Oakland is just more affordable
A quick scroll through the real estate listings or Craigslist rental ads might set your head spinning with the difference. Oakland is, on average, costs half more to live in SF. Overall cost of living in Oakland is lower, too — grocery bills in the East Bay are about 15% lower than across the bridge, and a little bit of number crunching tells us you’d need to be making about $2,000 more per month to maintain the same standard of living in San Francisco as you could enjoy in Oakland. That’s a pretty big chunk of change.

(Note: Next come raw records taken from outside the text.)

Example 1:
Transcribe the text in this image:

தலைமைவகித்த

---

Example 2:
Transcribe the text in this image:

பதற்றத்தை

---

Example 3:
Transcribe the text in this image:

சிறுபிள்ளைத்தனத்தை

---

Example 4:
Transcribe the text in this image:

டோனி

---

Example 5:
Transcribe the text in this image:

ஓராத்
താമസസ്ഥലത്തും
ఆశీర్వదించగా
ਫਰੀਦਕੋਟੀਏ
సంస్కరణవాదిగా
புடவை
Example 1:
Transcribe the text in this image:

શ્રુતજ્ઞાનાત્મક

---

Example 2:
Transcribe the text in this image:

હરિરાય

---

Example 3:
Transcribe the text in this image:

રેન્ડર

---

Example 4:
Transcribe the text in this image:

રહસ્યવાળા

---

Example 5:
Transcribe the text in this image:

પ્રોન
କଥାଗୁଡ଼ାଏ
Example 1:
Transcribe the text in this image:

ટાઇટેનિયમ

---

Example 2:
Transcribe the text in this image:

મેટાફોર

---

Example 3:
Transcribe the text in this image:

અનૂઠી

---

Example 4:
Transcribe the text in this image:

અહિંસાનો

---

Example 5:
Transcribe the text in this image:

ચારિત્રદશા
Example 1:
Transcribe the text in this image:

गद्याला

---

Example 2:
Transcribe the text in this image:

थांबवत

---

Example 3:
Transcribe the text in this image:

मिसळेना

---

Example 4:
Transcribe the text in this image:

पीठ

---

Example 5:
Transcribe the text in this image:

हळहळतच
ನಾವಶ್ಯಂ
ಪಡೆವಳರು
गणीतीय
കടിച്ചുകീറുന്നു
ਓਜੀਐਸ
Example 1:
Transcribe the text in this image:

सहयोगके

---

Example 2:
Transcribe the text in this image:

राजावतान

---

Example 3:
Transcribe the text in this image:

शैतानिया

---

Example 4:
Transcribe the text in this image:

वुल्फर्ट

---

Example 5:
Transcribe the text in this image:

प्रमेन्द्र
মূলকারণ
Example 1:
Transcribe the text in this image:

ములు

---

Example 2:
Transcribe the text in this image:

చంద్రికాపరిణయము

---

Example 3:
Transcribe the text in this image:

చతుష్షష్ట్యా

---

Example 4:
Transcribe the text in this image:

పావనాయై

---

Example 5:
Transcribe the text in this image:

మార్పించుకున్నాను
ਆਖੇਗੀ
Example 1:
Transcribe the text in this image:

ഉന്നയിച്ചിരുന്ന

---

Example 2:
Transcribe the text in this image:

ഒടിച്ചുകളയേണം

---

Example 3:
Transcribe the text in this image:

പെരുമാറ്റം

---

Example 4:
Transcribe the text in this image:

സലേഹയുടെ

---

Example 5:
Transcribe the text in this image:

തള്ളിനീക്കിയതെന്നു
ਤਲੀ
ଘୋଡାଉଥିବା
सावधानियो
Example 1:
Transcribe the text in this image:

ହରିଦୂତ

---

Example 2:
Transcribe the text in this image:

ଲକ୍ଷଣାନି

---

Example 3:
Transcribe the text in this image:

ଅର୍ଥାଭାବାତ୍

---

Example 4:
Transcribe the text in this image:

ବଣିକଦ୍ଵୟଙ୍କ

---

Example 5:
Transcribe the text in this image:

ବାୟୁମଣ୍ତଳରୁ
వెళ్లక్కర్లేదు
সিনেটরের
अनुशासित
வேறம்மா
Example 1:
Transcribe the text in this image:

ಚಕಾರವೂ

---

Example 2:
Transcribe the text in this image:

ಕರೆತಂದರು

There’s more space to breathe in Oakland
San Francisco is crowded. It just is. Just based on the numbers, there are slightly more than twice as many people living on the west side of the bridge (829,00) than living in Oakland (402,000), and San Francisco’s population density is more than twice that of Oakland. Also, in the last 15 years, Oakland, California has added more than 300 acres of parks and open space and planted 10,000 more trees, meaning you’ll literally have more space to breathe. Add a significantly lower skyline profile and the lovely Lake Merritt, and the quality of life in Oakland will give you more space to spread your proverbial wings.

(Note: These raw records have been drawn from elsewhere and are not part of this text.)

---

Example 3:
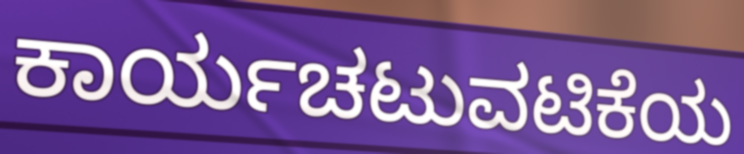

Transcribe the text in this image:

ಕಾರ್ಯಚಟುವಟಿಕೆಯ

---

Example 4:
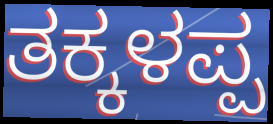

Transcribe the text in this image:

ತಕ್ಕಳಪ್ಪ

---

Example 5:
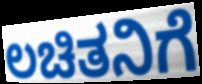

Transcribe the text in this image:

ಲಚಿತನಿಗೆ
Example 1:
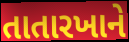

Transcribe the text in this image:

તાતારખાને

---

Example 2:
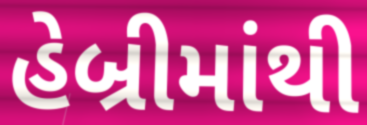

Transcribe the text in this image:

હેબ્રીમાંથી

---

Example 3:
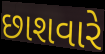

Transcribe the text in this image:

છાશવારે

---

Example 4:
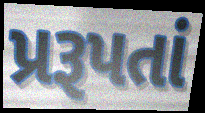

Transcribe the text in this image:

પ્રરૂપતાં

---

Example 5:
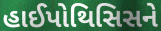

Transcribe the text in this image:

હાઈપોથિસિસને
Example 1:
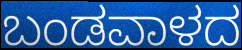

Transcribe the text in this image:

ಬಂಡವಾಳದ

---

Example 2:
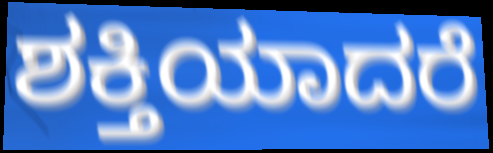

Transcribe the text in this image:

ಶಕ್ತಿಯಾದರೆ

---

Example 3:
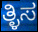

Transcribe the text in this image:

ತ್ಳಿಸ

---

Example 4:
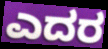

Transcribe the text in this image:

ಎದರ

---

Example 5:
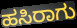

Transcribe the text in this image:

ಹಸಿರಾಗು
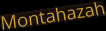
Montahazah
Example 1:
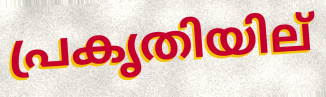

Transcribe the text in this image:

പ്രകൃതിയില്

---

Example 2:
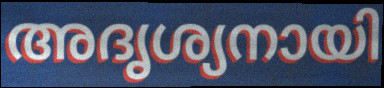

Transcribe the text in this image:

അദൃശ്യനായി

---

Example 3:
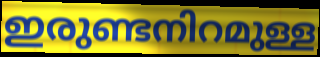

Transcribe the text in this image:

ഇരുണ്ടനിറമുള്ള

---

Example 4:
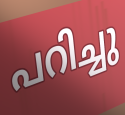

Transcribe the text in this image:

പറിച്ചു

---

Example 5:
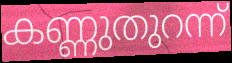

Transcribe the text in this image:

കണ്ണുതുറന്ന്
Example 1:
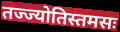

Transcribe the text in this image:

तज्ज्योतिस्तमसः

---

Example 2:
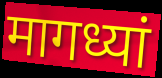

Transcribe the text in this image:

मागध्यां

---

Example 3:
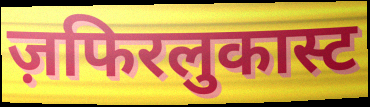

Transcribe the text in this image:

ज़फिरलुकास्ट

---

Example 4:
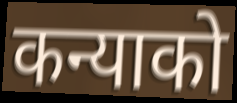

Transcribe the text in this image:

कन्याको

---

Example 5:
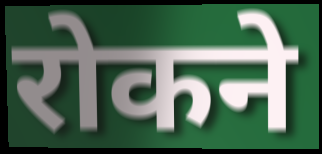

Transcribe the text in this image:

रोकने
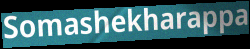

Oakland has a growing and diverse entertainment/art scene
Artists, DIYers, and creatives have flocked to Oakland over these past years as SanFran’s skyrocketing rent prices have made studio space prohibitive. That means Oakland is full of street art (like the beloved telephone pole gnomes), galleries, and street festivals celebrating the arts and entertainment culture. Back in the day, Oakland gave birth to famous musicians like MC Hammer, Michael Franti, and Tupac Shakur, and it continues to nurture a blossoming music scene with everything from jazz and garage rock to a more experimental side.
Oakland is more diverse
Economically, racially, and culturally, Oakland just has a lot more diversity and variety — a 2014 Census analysis by Pricenomics confirmed it. A significant part of that has to do with housing availability, but this diversity also speaks to a community feel that San Francisco just doesn’t quite seem to have anymore. The artsy counterculture that once was Haight-Ashbury Street moved across the bridge when Jefferson Airplane left the area, and now you’re more likely to find drum circles and community yoga classes in Oakland’s parks. The city’s rich history as a hub for multiculturalism is still strong, and the community’s pride in this diversity suggests that hopefully, it will stay that way for a long time to come.

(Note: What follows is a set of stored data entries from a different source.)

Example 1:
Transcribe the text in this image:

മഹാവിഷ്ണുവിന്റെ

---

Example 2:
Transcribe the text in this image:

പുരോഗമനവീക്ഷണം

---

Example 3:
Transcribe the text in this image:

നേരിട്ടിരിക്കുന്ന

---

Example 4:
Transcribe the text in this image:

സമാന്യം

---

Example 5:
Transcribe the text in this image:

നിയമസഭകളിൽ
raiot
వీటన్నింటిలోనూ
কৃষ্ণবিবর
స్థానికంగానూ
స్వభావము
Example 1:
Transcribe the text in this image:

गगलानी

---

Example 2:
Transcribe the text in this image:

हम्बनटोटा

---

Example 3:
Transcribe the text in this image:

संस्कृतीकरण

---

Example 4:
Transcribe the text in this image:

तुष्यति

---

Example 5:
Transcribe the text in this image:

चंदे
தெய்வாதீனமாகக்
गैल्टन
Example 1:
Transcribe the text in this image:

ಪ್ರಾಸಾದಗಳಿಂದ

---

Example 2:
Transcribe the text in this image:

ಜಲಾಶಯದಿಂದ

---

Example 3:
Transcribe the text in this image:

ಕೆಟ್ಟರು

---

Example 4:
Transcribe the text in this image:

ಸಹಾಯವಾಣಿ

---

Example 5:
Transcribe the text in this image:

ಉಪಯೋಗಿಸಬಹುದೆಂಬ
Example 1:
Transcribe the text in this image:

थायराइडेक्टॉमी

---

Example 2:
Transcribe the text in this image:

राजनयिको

Farmer’s markets. Enough said
Part of Oakland’s thriving DIY culture is a vibrant urban farming program. Backyard mini-farms, turning abandoned green space into community gardens, and a major emphasis on eating locally means that hitting up the market is one of the coolest things to do in Oakland. You can not only get some pretty fantastic veggies, but you can keep your finger on the pulse of all things local: art exhibits, upcoming events, and of course, who’s who. Moving to San Francisco might get you access to some lovely organic boutique shops, but really, nothing beats tomatoes fresh off the vine from your neighbor down the street.